Those employed by the four tech leaders – Amazon, Google, Apple and Microsoft – expressed the most distrust. Some 93.43% of Amazon employees said that they didn’t trust Facebook with their data, followed by Google (93.35%), Apple (92.79%) and Microsoft (92.62%).
Those from LinkedIn were most trusting, but this is still just over one in ten employees at 10.6%.
Facebook password leak follows a year of blunders
The internal password leak is just the latest issue to arise, but distrust in Facebook has been building over the past 18 months.
Facebook’s monthly active user base hit 2.375bn in the first quarter of 2019, meaning approximately 32% of the global population checks the social media platform at least once a month.
Yet, while users were once eager to share their data, trust in the social media platform has dropped 66% since the Cambridge Analytica scandal broke in early 2018.

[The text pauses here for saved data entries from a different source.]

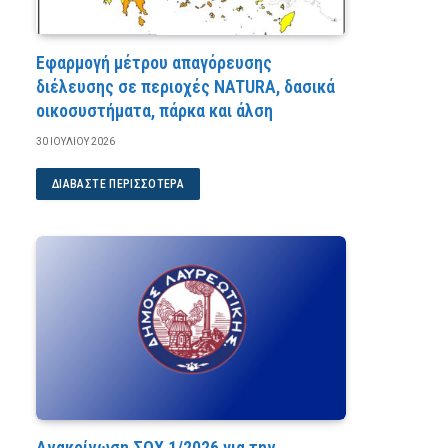
Εφαρμογή μέτρου απαγόρευσης
διέλευσης σε περιοχές NATURA, δασικά
οικοσυστήματα, πάρκα και άλση
30 ΙΟΥΛΊΟΥ 2026
ΔΙΑΒΆΣΤΕ ΠΕΡΙΣΣΌΤΕΡΑ
Ανακοίνωση ΣΟΧ 1/2026 για την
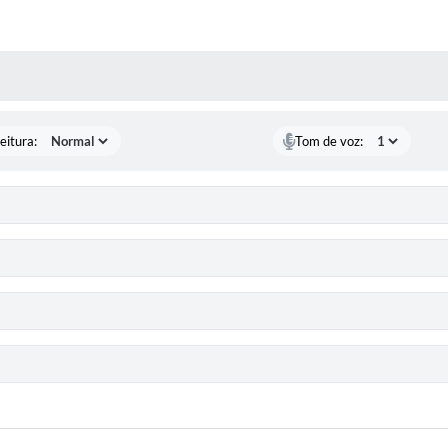
 MÍDIAS
eitura:
Tom de voz:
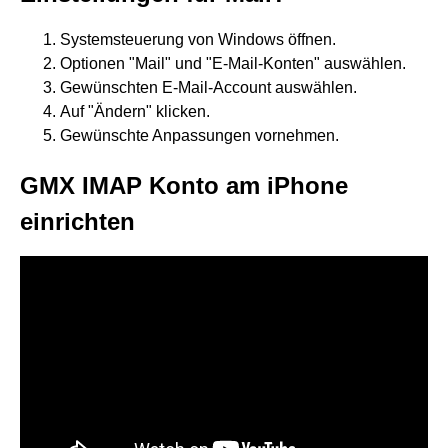
Systemsteuerung von Windows öffnen.
Optionen "Mail" und "E-Mail-Konten" auswählen.
Gewünschten E-Mail-Account auswählen.
Auf "Ändern" klicken.
Gewünschte Anpassungen vornehmen.
GMX IMAP Konto am iPhone
einrichten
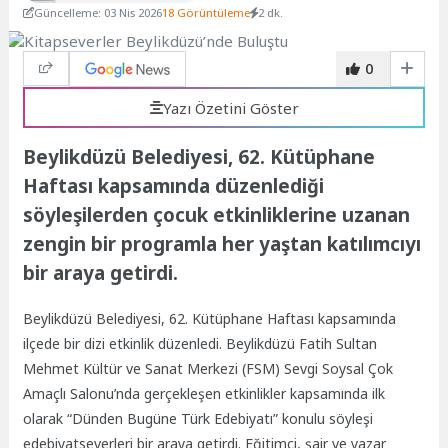
Güncelleme: 03 Nis 2026
18 Görüntüleme
2 dk.
0
Yazı Özetini Göster
Beylikdüzü Belediyesi, 62. Kütüphane
Haftası kapsamında düzenlediği
söyleşilerden çocuk etkinliklerine uzanan
zengin bir programla her yaştan katılımcıyı
bir araya getirdi.
Beylikdüzü Belediyesi, 62. Kütüphane Haftası kapsamında
ilçede bir dizi etkinlik düzenledi. Beylikdüzü Fatih Sultan
Mehmet Kültür ve Sanat Merkezi (FSM) Sevgi Soysal Çok
Amaçlı Salonu’nda gerçekleşen etkinlikler kapsamında ilk
olarak “Dünden Bugüne Türk Edebiyatı” konulu söyleşi
edebiyatseverleri bir araya getirdi. Eğitimci, şair ve yazar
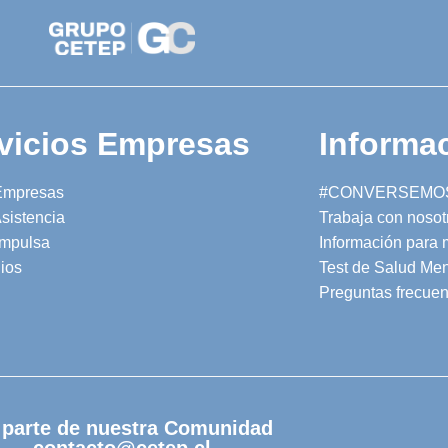
vicios Empresas
Informac
Empresas
#CONVERSEMO
sistencia
Trabaja con nosot
mpulsa
Información para
ios
Test de Salud Men
Preguntas frecuen
 parte de nuestra Comunidad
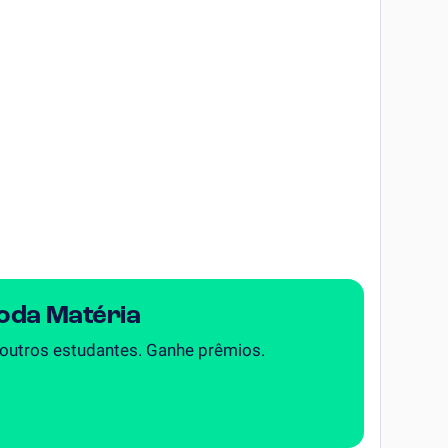
Toda Matéria
 outros estudantes. Ganhe prêmios.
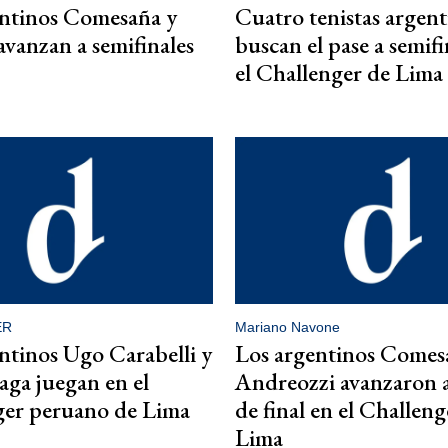
entinos Comesaña y
Cuatro tenistas argent
vanzan a semifinales
buscan el pase a semifi
el Challenger de Lima
ER
Mariano Navone
ntinos Ugo Carabelli y
Los argentinos Comes
ga juegan en el
Andreozzi avanzaron a
ger peruano de Lima
de final en el Challeng
Lima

Further scandals have followed since, such as the unearthing of a Russian campaign to influence the 2016 United States presidential election, a security breach that exposed more than 50 million users, the continued spread of fake news, and the live-streaming of a terror attack in New Zealand.
This collection of issues have seen Facebook come under attack from regulators. Facebook now faces an inquiry into its failures from Ireland’s Data Protection Commission as a result of the password breach, while the UK and EU continue to push on with plans to regulate internet platforms to safeguard against fake news and exposure to harmful content.